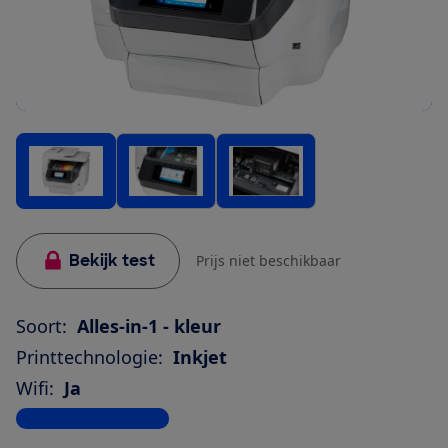
Bekijk test
Prijs niet beschikbaar
Soort:
Alles-in-1 - kleur
Printtechnologie:
Inkjet
Wifi:
Ja
Bekijk alle specificaties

What you should do → Reproduce the text of the records above line for line, leaving out the pictures.

Written reply →
Bekijk test
Prijs niet beschikbaar
Soort:
Alles-in-1 - kleur
Printtechnologie:
Inkjet
Wifi:
Ja
Bekijk alle specificaties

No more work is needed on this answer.